© JUNGE FREIHEIT Verlag GmbH & Co.  www.jungefreiheit.de  49/11 / 02. Dezember 2011

Umwelt
Schweigen im Walde
Volker Kempf

Die Lebensräume von bedrohten Tierarten sollen besser vor Zersiedelung und Straßenbau geschützt werden. Der Bund für Umwelt und Naturschutz (BUND) verweist zur Untermauerung seiner Forderung auf repräsentative Zahlen über die Beliebtheit der Wiederansiedlung von Wölfen. Kaum anders das Vogelschutz-Komitee, das mehr Flächen für Streuobstwiesen erhalten wissen will, weil der Steinkauz diese als Lebensraum brauche. Schutzgebiete müßten zudem miteinander vernetzt werden, reklamieren Naturschützer. Bekannte Tierarten dienen hierbei sichtbar als Sympathieträger. Dem stehen aber häufig handfeste ökonomische Interessen entgegen. Siedlungsmaßnahmen seien strukturell notwendig für die wirtschaftliche Bedeutung einer Region, heißt es in regelmäßiger Einförmigkeit. Manches Straßenbauprojekt erweckt allerdings den Eindruck, mehr eine Arbeitsbeschaffungsmaßnahme zu sein.

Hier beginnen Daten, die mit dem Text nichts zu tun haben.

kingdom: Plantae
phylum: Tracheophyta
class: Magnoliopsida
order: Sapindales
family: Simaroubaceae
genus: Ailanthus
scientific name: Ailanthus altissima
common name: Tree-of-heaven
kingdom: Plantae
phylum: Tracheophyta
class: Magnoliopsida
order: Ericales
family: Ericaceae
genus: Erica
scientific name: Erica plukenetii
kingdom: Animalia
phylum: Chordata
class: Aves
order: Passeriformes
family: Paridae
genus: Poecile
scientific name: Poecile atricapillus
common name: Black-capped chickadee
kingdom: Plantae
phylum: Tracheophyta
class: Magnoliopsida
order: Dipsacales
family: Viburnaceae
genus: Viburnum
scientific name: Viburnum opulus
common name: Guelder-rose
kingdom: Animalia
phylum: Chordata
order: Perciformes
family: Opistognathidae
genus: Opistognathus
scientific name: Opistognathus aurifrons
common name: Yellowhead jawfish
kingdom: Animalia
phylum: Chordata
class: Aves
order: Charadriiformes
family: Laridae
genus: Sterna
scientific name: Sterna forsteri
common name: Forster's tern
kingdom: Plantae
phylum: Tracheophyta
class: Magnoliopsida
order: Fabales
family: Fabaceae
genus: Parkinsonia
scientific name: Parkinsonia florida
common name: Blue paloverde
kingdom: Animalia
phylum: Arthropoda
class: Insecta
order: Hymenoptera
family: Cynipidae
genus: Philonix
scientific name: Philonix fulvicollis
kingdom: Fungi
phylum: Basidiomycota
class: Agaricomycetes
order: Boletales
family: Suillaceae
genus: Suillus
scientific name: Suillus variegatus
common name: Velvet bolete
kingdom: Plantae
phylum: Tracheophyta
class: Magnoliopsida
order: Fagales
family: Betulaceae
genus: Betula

Da wird schon gelegentlich eine teure Brücke und eine Straße als Abkürzung zu einer kleinen Siedlung gebaut – der Bundes- und die Landesrechnungshöfe oder der Bund der Steuerzahler können ein teures Lied davon singen. Staatliche Zuschüsse sind oft ausschlaggebend für Entscheidungen, deren funktionaler Sinn sich nicht erschließen will. Die grün-rote Landesregierung in Baden-Württemberg hat es sich nun zur Aufgabe gemacht, Straßenbauprojekte zu hinterfragen. Angesichts von über 58 Milliarden Euro Ländle-Schulden ist das verständlich. Doch wenn etwa die geplante Bundesstraße B31-West, die etliche Ortschaften von Durchgangsverkehr entlasten sollte, nun im Acker endet, muß die Frage nach der Verhältnismäßigkeit gestellt werden. Denn das Neubauprojekt ist Teil der ohnhin überlasteten Europastraße E54 vom Elsaß über den Hochschwarzwald an den Bodensee. Naturschützer mögen jubeln, doch Betroffene formieren sich in Bürgerinitiativen. Die Grünen machen sich so keine Freunde im Südwesten. Erste Ernüchterung macht sich breit, auch auf anderen umstrittenen Politikfeldern wie dem der Bildung. Schon jetzt sinken die grünen Umfragewerte. Die nächsten Wahlen könnten wieder spannend werden.